Silence, citizens! Once again the techs have discovered a way to finally make San Francisco livable for them and it’s not robot taxis or hacker dorms or even selling $10 rolls of quarters for $15. No, this is much, much bigger and you are invited to look but maybe not touch. LET’S GO TO THE CHRON:
Launching May 11, the nonprofit City Campus envisions turning one square mile of the Lower Haight, Hayes Valley and Alamo Square neighborhoods into a multigenerational campus designed to help residents “meet inspiring collaborators; live, eat, and work near friends; find and build your life’s work; raise kids ‘with a village’; explore your intellectual and creative curiosities; engage in civic life; all in community and within a 15-minute walk,” according to the invitation to their first event.
Now, don’t think for a second they’re just going to buy houses and live in them or whatever.
The campus would be created, in part, by gathering residents in adjacent rental properties and individually owned homes, and knocking down walls and fences and conjoining backyards— no small challenge under San Francisco’s notoriously expensive real estate market and byzantine bureaucracy.
Imagine an episode of “Friends,” in which “Chandler bursts into your apartment without having to plan anything,” said co-founder Jason Benn, a former software engineer and former Sequoia Capital scout. “That’s the vibe.”
Dear God, what a fucking nightmare. I didn’t even want anyone bursting into my apartment when I was in my 20’s. Good thing the area doesn’t have a fraught history with redevelopment!
This is all dumb and it’s never going to happen because a square mile in San Francisco, one of the 49 we have, would probably cost 500 billion dollars or something that’s probably too much for the Gofundme they launched. This SFist piece is much better about getting into the details than my stupid rant. But for me the piece de resistance of the whole thing is the terrible AI-generated images of their Friends-inspired utopia. Check it out:
From this angle we look to be maybe southwest of a more groovy and laid-back Transamerica Pyramid, which means they excavated part of Chinatown and replaced it with what appears to be extremely low-density housing and a field.
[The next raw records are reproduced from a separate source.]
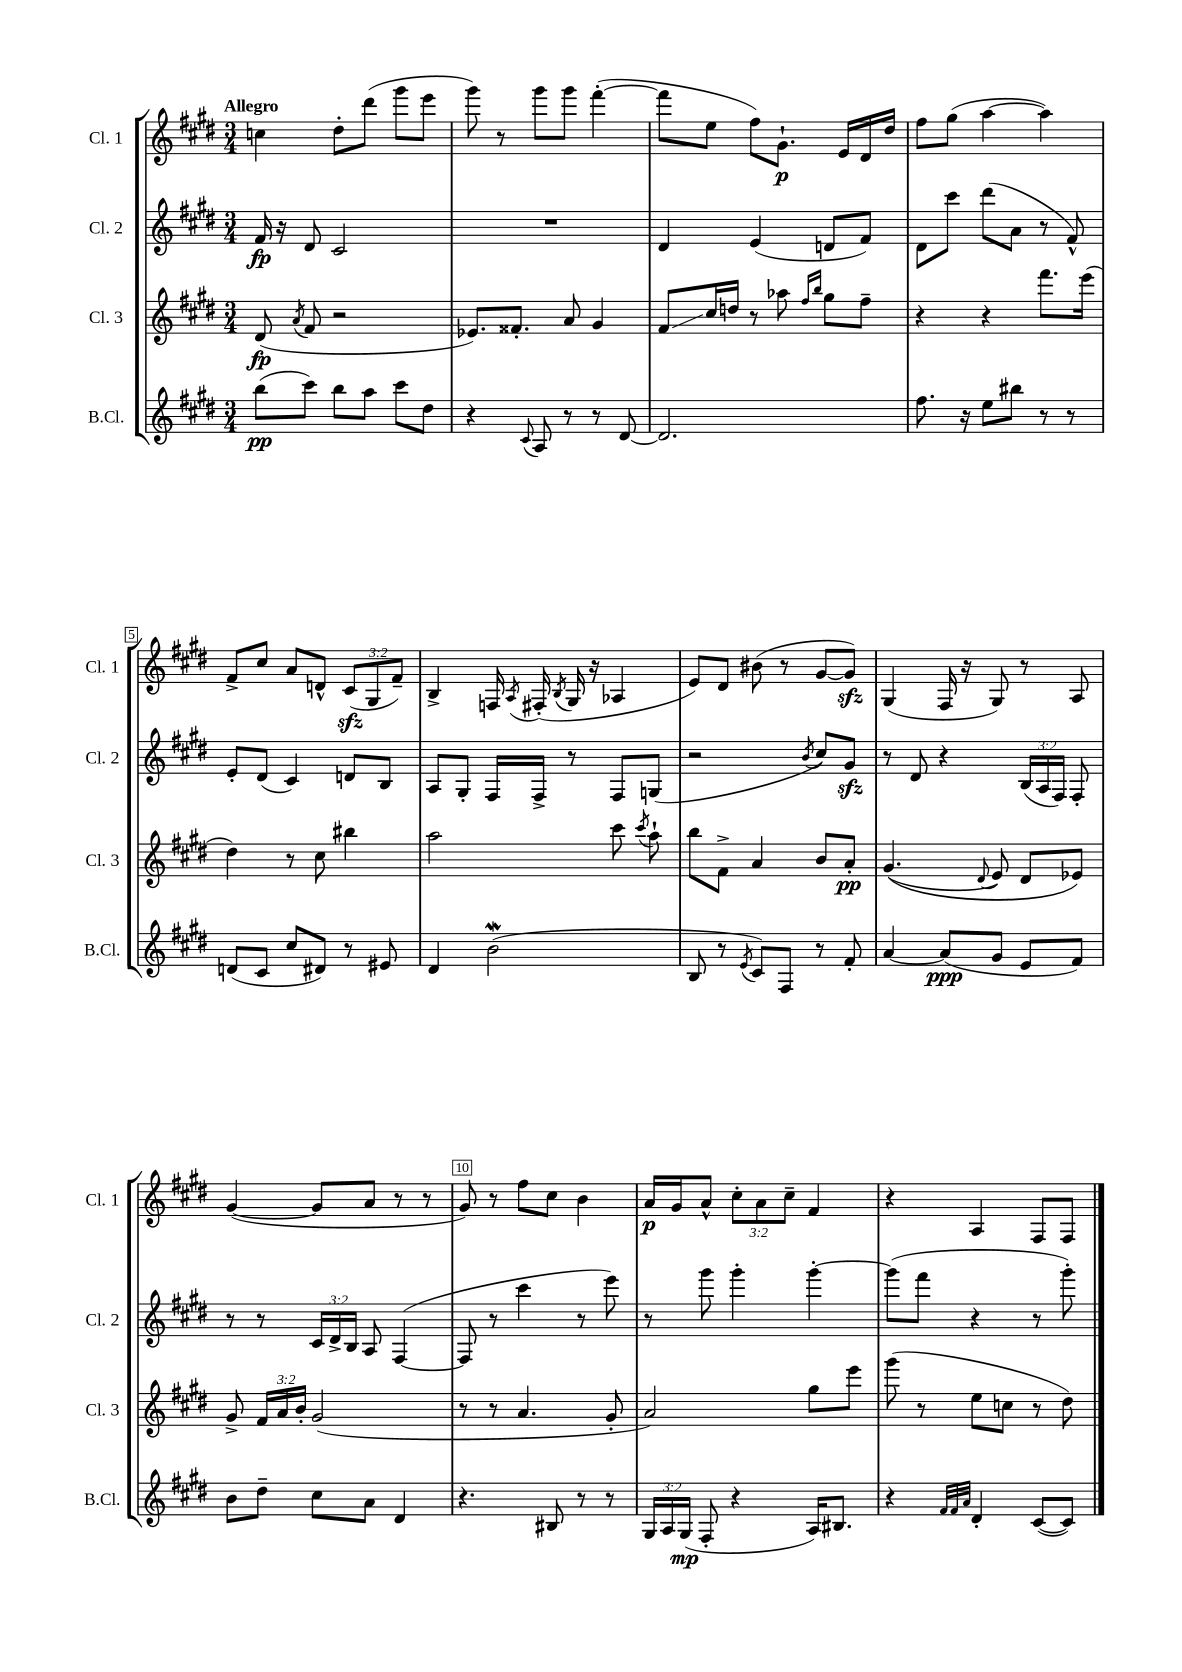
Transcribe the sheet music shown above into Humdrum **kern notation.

**kern	**kern	**kern	**kern
*staff4	*staff3	*staff2	*staff1
*clefG2	*clefG2	*clefG2	*clefG2
*k[f#c#g#d#]	*k[f#c#g#d#]	*k[f#c#g#d#]	*k[f#c#g#d#]
*M3/4	*M3/4	*M3/4	*M3/4
(8bb\L	(8d#/	16f#/	4cc\
.	.	16r	.
.	8qa/	.	.
8ccc#\J)	8f#/	8d#/	.
8bb\L	2r	2c#/	8dd#'\L
8aa\J	.	.	(8ddd#\J
8ccc#\L	.	.	8ggg#\L
8dd#\J	.	.	8eee\J
=	=	=	=
4r	8.e-/L)	2.r	8ggg#\)
.	.	.	8r
.	8.f##'/J	.	.
8qqc#/	.	.	.
8A/	.	.	8ggg#\L
8r	8a/	.	8ggg#\J
8r	4g#/	.	([4fff#'\
[8d#/	.	.	.
=	=	=	=
2.d#/]	8f#/L	4d#/	8fff#\]L
.	16cc#/L	.	8ee\J
.	16dd/JJ	.	.
.	8r	(4e/	8ff#\L)
.	8aa-\	.	8.g#`\J
.	16qqff#/LL	.	.
.	16qqbb/JJ	.	.
.	8gg#\L	8d/L	.
.	.	.	16e/LL
.	8ff#~\J	8f#/J)	16d#/
.	.	.	16dd#/JJ
=	=	=	=
8.ff#\	4r	8d#\L	8ff#\L
.	.	8ccc#\J	(8gg#\J
16r	.	.	.
8ee\L	4r	(8ddd#\L	[4aa\
8bb#\J	.	8a\J	.
8r	8.fff#\L	8r	4aa\])
8r	.	8f#^^/)	.
.	(16eee\Jk	.	.
=	=	=	=
(8d/L	4dd#\)	8e'/L	8f#^/L
8c#/J	.	(8d#/J	8cc#/J
8cc#/L	8r	4c#/)	8a/L
8d#/J)	8cc#\	.	8d^^/J
8r	4bb#\	8d/L	(12c#/L
.	.	.	12G#/
8e#/	.	8B/J	.
.	.	.	12f#~/J)
=	=	=	=
4d#/	2aa\	8A/L	4B^/
.	.	8G#'/J	.
(2b\	.	16F#/LL	16F/
.	.	.	8qA/
.	.	16F#^/JJ	(16F#'/
.	.	.	8qB/
.	.	8r	16G#/
.	.	.	16r
.	8ccc#\	8F#/L	4A-/
.	8qccc#/	.	.
.	8aa`\	(8G/J	.
=	=	=	=
8B/	8bb\L	2r	8e/L)
8r	8f#^\J	.	8d#/J
8qe/	.	.	.
8c#/L)	4a/	.	(8b#\
8F#/J	.	.	8r
.	.	8qb/	.
8r	8b/L	8cc#/L)	[8g#/L
8f#'/	8a'/J	8g#/J	8g#/]J)
=	=	=	=
[4a/	&((4.g#/	8r	(4G#/
.	.	8d#/	.
(8a/]L	.	4r	16F#/
.	.	.	16r
.	8qqd#/	.	.
8g#/J	8e/)	.	8G#/)
8e/L	8d#/L	(24B/LL	8r
.	.	24A/	.
.	.	24F#/JJ)	.
8f#/J)	8e-/J&)	8F#'/	8A/
=	=	=	=
8b\L	8g#^/	8r	([4g#/
8dd#~\J	24f#/LL	8r	.
.	24a/	.	.
.	24b'/JJ	.	.
8cc#\L	(2g#/	24c#/LL	8g#/]L
.	.	24d#^/	.
.	.	24B/JJ	.
8a\J	.	8A/	8a/J
4d#/	.	([4F#/	8r
.	.	.	8r
=	=	=	=
4.r	8r	8F#/]	8g#/)
.	8r	8r	8r
.	4.a/	4ccc#\	8ff#\L
8B#/	.	.	8cc#\J
8r	.	8r	4b\
8r	8g#'/	8eee\)	.
=	=	=	=
24G#/LL	2a/)	8r	16a/LL
24A/	.	.	.
.	.	.	16g#/J
(24G#/JJ	.	.	.
8F#'/	.	8ggg#\	8a^^/J
4r	.	4ggg#'\	12cc#'\L
.	.	.	12a\
.	.	.	12cc#~\J
16A/LK)	8gg#\L	[4ggg#'\	4f#/
8.B#/J	.	.	.
.	8eee\J	.	.
=	=	=	=
4r	(8ggg#\	(8ggg#\]L	4r
.	8r	8fff#\J	.
32qqf#/LLL	.	.	.
32qqf#/	.	.	.
32qqa/JJJ	.	.	.
4d#'/	8ee\L	4r	4A/
.	8cc\J	.	.
([8c#/L	8r	8r	8F#/L
8c#/]J)	8dd#\)	8ggg#'\)	8F#/J
==	==	==	==
*-	*-	*-	*-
This guy has a severely dislocated shoulder, maybe incurred trying to stop his child from swinging that amputated husky tail at can on the ground.
“Don’t drown yourself in the ramen, Matt, you can get another job in Bitcoin and Bitcoin-related products!”
This one’s my fave because the plan will require sawing off the two wings of City Hall, lifting the dome into the air, and turning Van Ness from Grove to about Market into a pedestrian mall (and building a bunch of new faux Victorians.)
Notably, none of the AI-generated images appear to be remotely close to Hayes Valley, Alamo Square, or the Lower Haight (except for the last one, which is kinda Hayes Valley-adjacent). I would very much like to see the one square mile rectangle on a map!
Anyway, anthropologist Setha Law pretty much nails it in the Chron article:
“What seems to be happening is people really want to ‘stay in San Francisco,’ but they want to exit society. They don’t want to have to deal with the complexity, the differences, the poverty, the needs, the caring for others that was always part of urban culture. They want to escape. They want their own currency, their own culture, their own people. And they wanted it to look like Disneyland.”
Given that the renderings already look like Thomas Kinkade on acid, I’d say they’re halfway there.